Over the last couple of weeks, we have been asked about the merits of investing a large lump
sum amount into an investment portfolio or dollar cost averaging into your portfolio. This is a
great question and plays into the psyche of investing as well as the long-term financial
implications of investing. Many investors worry about buying stocks when they are on the rise
and may instead put off purchasing them until you see a "dip", however, this can be a difficult
thing to do as stocks on average rise over time and you do not know when a dip will occur. This
means that waiting for the dip is a form of market timing which is very difficult to do. Dollar
cost averaging can be a way to assist with the psyche of buying the dip.

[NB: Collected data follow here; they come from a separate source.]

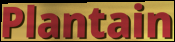
Plantain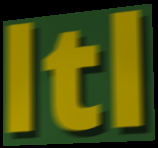
ltl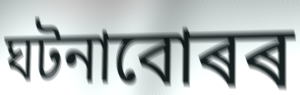
ঘটনাবোৰৰ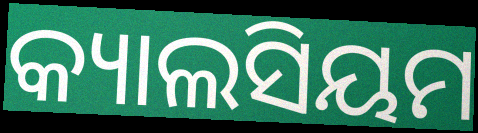
କ୍ୟାଲସିୟମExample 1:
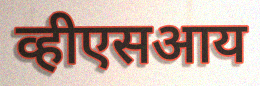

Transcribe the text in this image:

व्हीएसआय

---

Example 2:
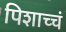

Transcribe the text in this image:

पिशाच्चं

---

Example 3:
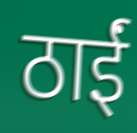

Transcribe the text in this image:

ठाईं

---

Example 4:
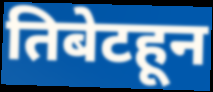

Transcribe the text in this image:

तिबेटहून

BENEFITS OF LUMP SUM INVESTING
When we talk about lump sum investing, we mean putting a large chunk of money to work in
your portfolio right away. This needs to be consistent with your individual asset allocation
strategy, this may be all stock or a combination of stocks and bonds. The largest benefit of this
is that markets - both stocks and bonds are positive on average over time. It is the simple
notion that time in the market is one of the largest contributors to portfolio returns. This is
shown with a great study by Vanguard in 2012 that showed from 1926 to 2011, Lump sum
investing outperformed dollar cost averaging roughly two thirds of the time.

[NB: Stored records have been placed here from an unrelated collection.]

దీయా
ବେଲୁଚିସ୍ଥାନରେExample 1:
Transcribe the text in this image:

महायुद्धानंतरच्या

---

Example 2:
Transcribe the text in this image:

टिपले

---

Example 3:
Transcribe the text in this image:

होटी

BENEFITS OF DOLLAR COST AVERAGING
Dollar cost averaging is the act of systematically investing the same dollar amount at set
intervals. For example, if you said I am going to put aside $1000/month to buy a certain stock or
bond, in a month when that stock went down you would be able to buy more shares and if it
went up you would buy less shares. This approach can help the emotional aspect of investing
by reducing the fear of the market going down right after you invest a lump sum. Typically, this
may be used for more conservative investors. In addition to that it is a great way and a common
way to invest in your 401k.
WHAT STRATEGY IS BETTER FOR ME?
This is a great question and one that takes many different factors into account. Here are a
couple of factors to think about in making a decision. To start, always remember to analyze
what your time horizon is for investing, do you need the money next month or in 20 years? The
longer your time horizon means that generally you can have a higher degree of risk. Secondly,
understand your emotions and the investment impact. If there is a large sense of fear and
anxiety around lump sum investing then it may be worth analyzing Dollar Cost averaging. Also,
if you have an asset allocation including stocks and bonds or other assets in your investment
portfolio, remember when stocks go down you may be able to rebalance your portfolio to
purchase more stocks on the dip by selling other assets.